- ACTIVITY
Copy out verbatim the stretch of items from the line containing "At how many" through the line containing "Rank the series", keeping both of those lines.

- MATERIAL SHOWN
== Segment start ==

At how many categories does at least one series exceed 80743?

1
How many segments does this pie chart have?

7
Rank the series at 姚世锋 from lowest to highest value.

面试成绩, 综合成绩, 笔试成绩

== Segment end ==
== Segment start ==

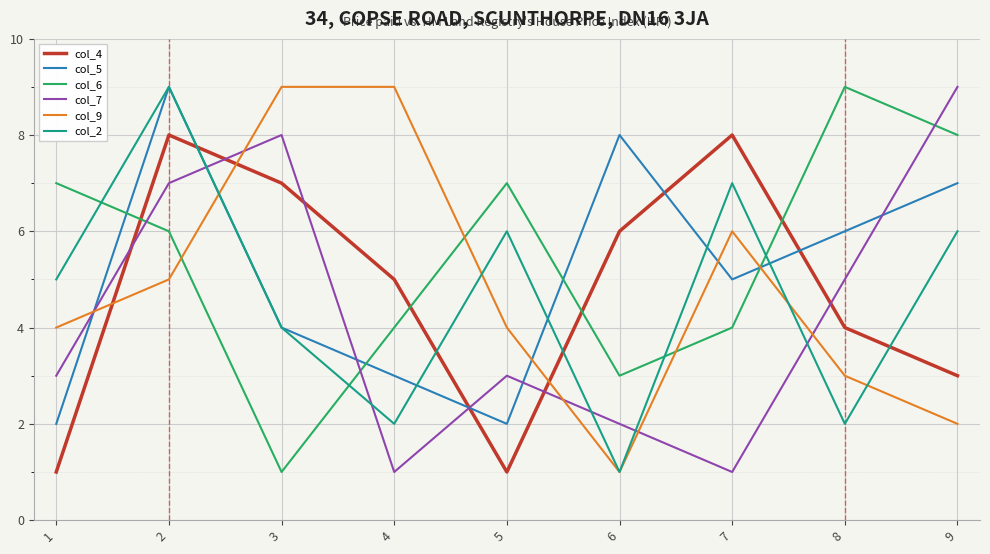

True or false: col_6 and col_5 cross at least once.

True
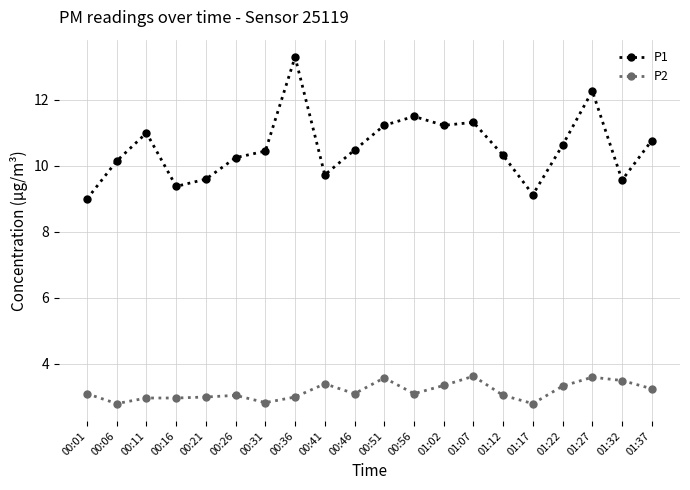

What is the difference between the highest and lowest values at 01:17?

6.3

== Segment end ==

- WRITTEN REPLY
At how many categories does at least one series exceed 80743?

1
How many segments does this pie chart have?

7
Rank the series at 姚世锋 from lowest to highest value.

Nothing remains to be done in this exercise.